Fairy tales have been an integral part of the animation genre ever since its inception, as the very first full-length animated movie, 1937’s Snow White and the Seven Dwarfs, was based on a well-known Brothers Grimm tale. Movie theaters have been flooded with adaptations of other fairy tales in the years since, with the following five standing as the best that the genre has to offer:
Disney’s 50th animated release, Tangled actually marks the first time that the Brothers Grimm’s classic fairy tale has been adapted into a full-length feature. The original story was first published in 1812 under the title Rapunzel, which is what the Disney version was also going to be called before it was changed to Tangled. Both the original story and the animated film share a basic premise – a young girl with long, flowing hair is held in an isolated tower by an evil witch – but the similarities end there.
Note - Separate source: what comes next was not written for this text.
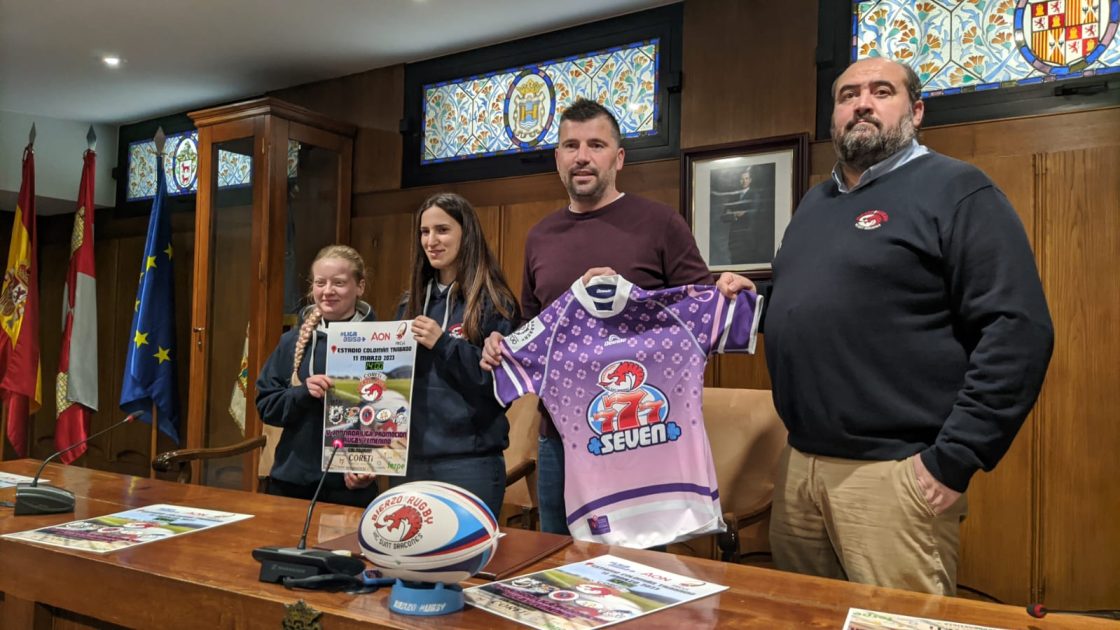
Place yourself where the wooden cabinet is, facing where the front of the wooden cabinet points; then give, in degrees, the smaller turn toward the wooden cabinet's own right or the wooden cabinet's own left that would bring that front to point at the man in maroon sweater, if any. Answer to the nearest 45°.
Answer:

Disney’s take on the material involves plenty of adventure and comic relief, while the Brothers Grimm offer up a typically bleak tale in which Rapunzel rarely leaves the tower and her love interest is blinded by a witch.
Though it lampoons a number of different fairy tales, Shrek actually started out as a fairy tale itself. In 1990, William Steig, a prolific but obscure novelist in his 80s, published a 32-page children’s book called Shrek!, which tells the story of a feared ogre who finds love after leaving his home for the very first time. And while the movie replicates the book’s basic storyline, the filmmakers at DreamWorks Animation have essentially used the premise as a jumping-off point for a satire of the fairy tale genre’s various conventions and clichés.
3. 'The Little Mermaid' (1989)
The Little Mermaid holds a special place in the hearts of most animation buffs, as the film marked the beginning of Disney’s fabled renaissance that resulted in modern classics like 1992’s Aladdin and 1994’s The Lion King. The movie is based on Hans Christian Andersen’s 1837 fairy tale, and the filmmakers stick quite closely to the source material – up to a point. In the movie, Ariel is permanently changed into a human by Triton and she lives happily ever after with Prince Eric. In Andersen’s dark tale, however, the Little Mermaid dies after the Prince marries the Princess he believes saved his life (although it was actually the Little Mermaid that saved him).
4. 'Beauty and the Beast' (1991)
Released in 1991, Beauty and the Beast remains one of Disney’s most cherished and successful fairy-tale adaptations. The original story was written in 1740 by a French author named Gabrielle-Suzanne Barbot de Villeneuve and basically follows the same storyline laid out in Disney’s versions, although there are a few changes here and there. Perhaps the biggest change between the two stories is the fact that Belle is an only child in Disney’s adaptation, as the character, in the original tale, has a pair of evil sisters who trick Belle into staying away from Beast for one day longer than she had promised – which, Belle’s siblings hope, will make Beast so angry with Belle that he’ll eat her alive.
5. 'Snow White and the Seven Dwarfs' (1937)
As Disney’s first animated film, Snow White and the Seven Dwarfs instantly created the fairy-tale mold that many of the studio’s films have followed in the decades since its release. The movie is based on a German story that was eventually popularized by the Brothers Grimm, and unlike many adaptations of Brothers Grimm works, Snow White and the Seven Dwarfs retains many of the plot twists and characters found in its literary inspiration. The biggest difference between the two stories involves the poisoned apple that Snow White inadvertently eats, which, in the original story, is eventually dislodged and that’s how Snow White wakes up from her deep sleep. (In the movie, of course, it’s a kiss from the Prince that awakens Snow White.)